City will pick up tab for installation
Lightfoot bust Lightfoot bust Li
Mar 03, 2017
Gordon Lightfoot is renowned around the globe for weaving golden tapestries of words and sound.
Now, the hometown troubadour is about to turn bronze with an outdoor sculpture gifted from the man himself.
Lightfoot is donating a 260-pound bust of his well-known visage for display outside the front entrance to the Orillia Opera House.
“I think it will be a real drawing card,” Mayor Steve Clarke said of the piece by sculptor Gino Cavicchioli.

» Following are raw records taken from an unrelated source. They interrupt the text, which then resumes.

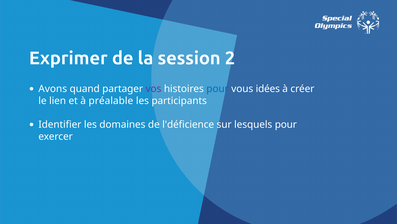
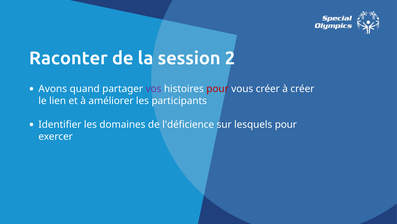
Exprimer: Exprimer -> Raconter
pour at (218, 89) colour: blue -> red
vous idées: idées -> créer
préalable: préalable -> améliorer
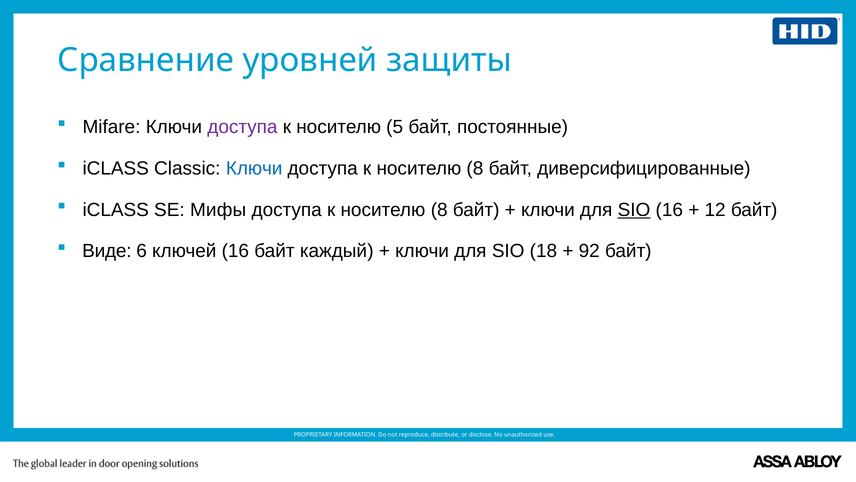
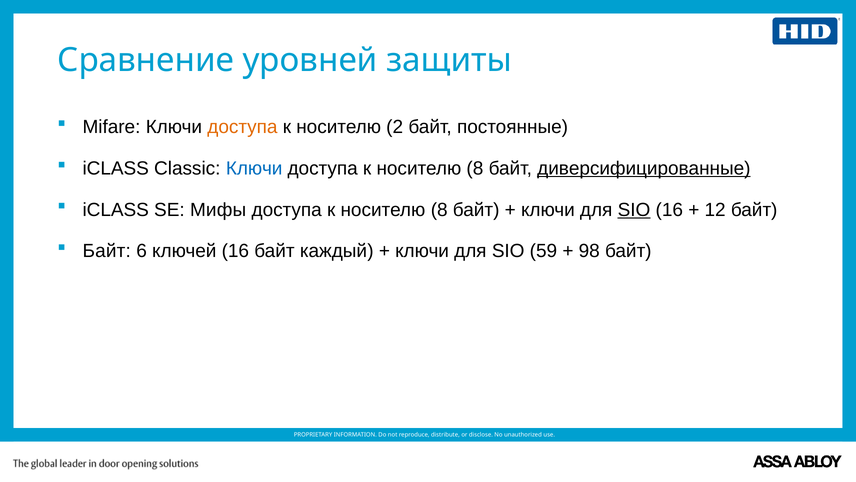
доступа at (242, 127) colour: purple -> orange
5: 5 -> 2
диверсифицированные underline: none -> present
Виде at (107, 251): Виде -> Байт
18: 18 -> 59
92: 92 -> 98
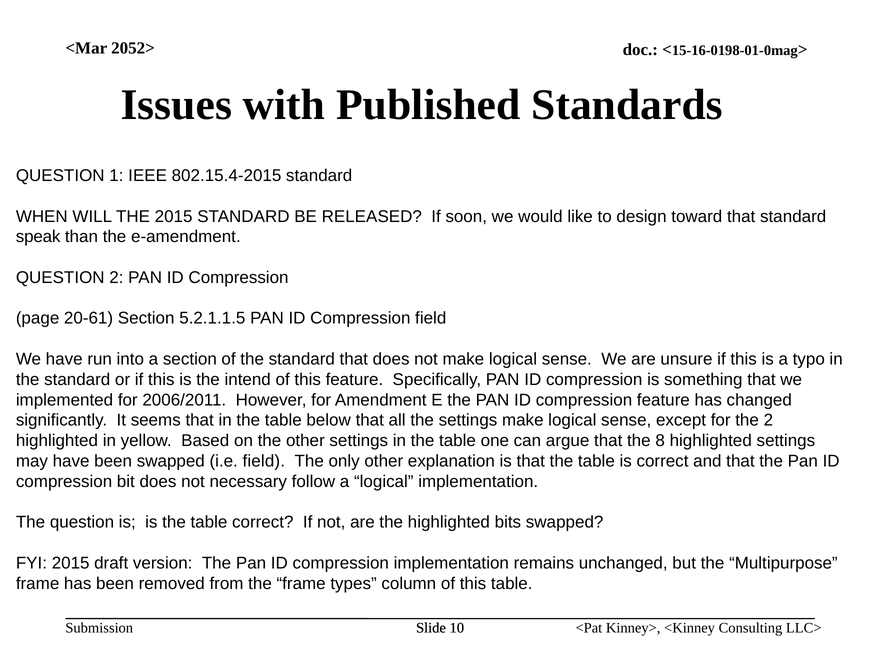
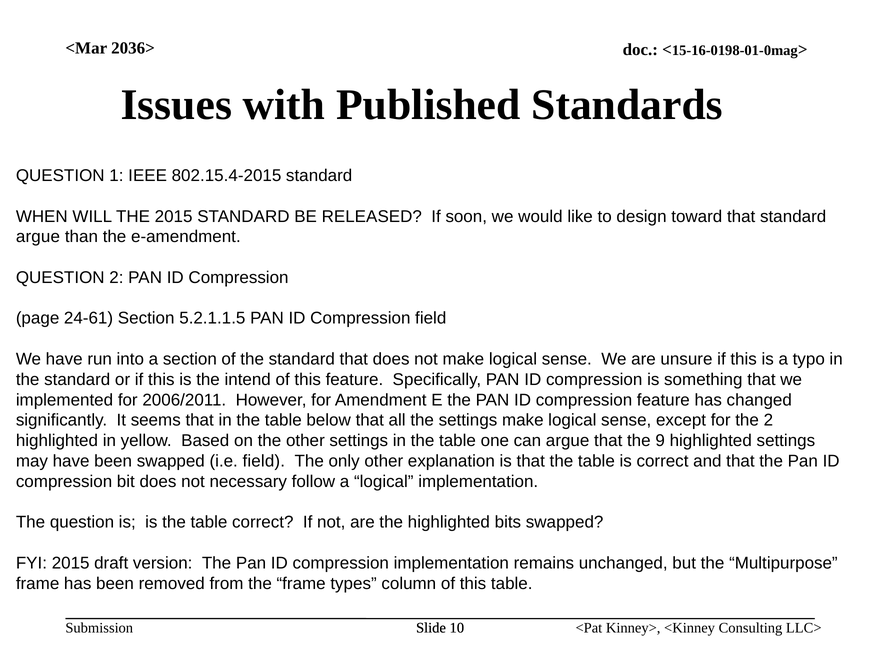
2052>: 2052> -> 2036>
speak at (38, 237): speak -> argue
20-61: 20-61 -> 24-61
8: 8 -> 9
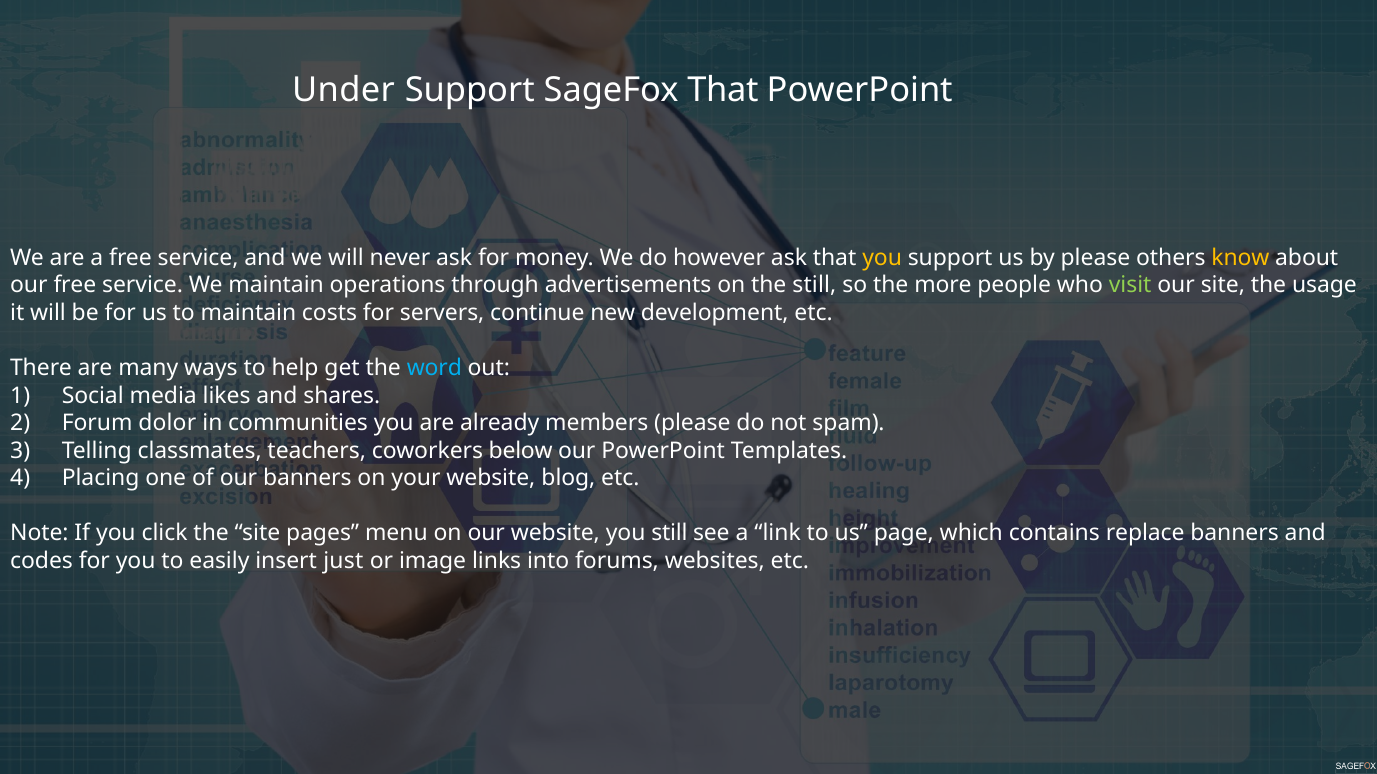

“I think it will be a real drawing card.” – Mayor Steve Clarke
Lightfoot made the offer during a call to Clarke’s office in October.
A month later, he and staff met with Lightfoot to discuss the logistics of the donation.
“I think it’s wonderful for him to do that,” Clarke added. “And he is supplying this thing. I don’t know what the value is, but I’m sure it’s absolutely significant.”
One councillor was less than enthused after learning the city must pick up the tab for the sculpture’s installation — pegged at $15,000.
“We should support our arts and culture, which we do, but I think $15,000 is a lot of money that could be spent elsewhere,” Mason Ainsworth said, adding the city previously contributed toward the cost of the celebrated Lightfoot sculpture at Tudhope Park. “If (Lightfoot) and his friends want to have it there, I’m sure they could pay for it.”
Measuring 34 inches from shoulder to shoulder, and as many inches high, the bronze bust requires a pedestal.
Preliminary estimates put the cost of a granite pedestal at $5,000 plus tax, while site preparation, a concrete foundation and related landscaping add another $4,000.
Staff received council support for $15,000 to ensure any incidentals are covered.
Visiting tour groups will flock to the sculpture, predicted Coun. Pat Hehn.
“Having a selfie taken beside a bust of Gordon Lightfoot would certainly be one of the things that they would be most interested in doing,” she added.
The Orillia Opera House holds special meaning for Lightfoot, who as a child scored second place in an amateur singing competition there.
Having achieved fame with his now-classic catalogue, Lightfoot has returned to play the main auditorium that bears his name on numerous occasions.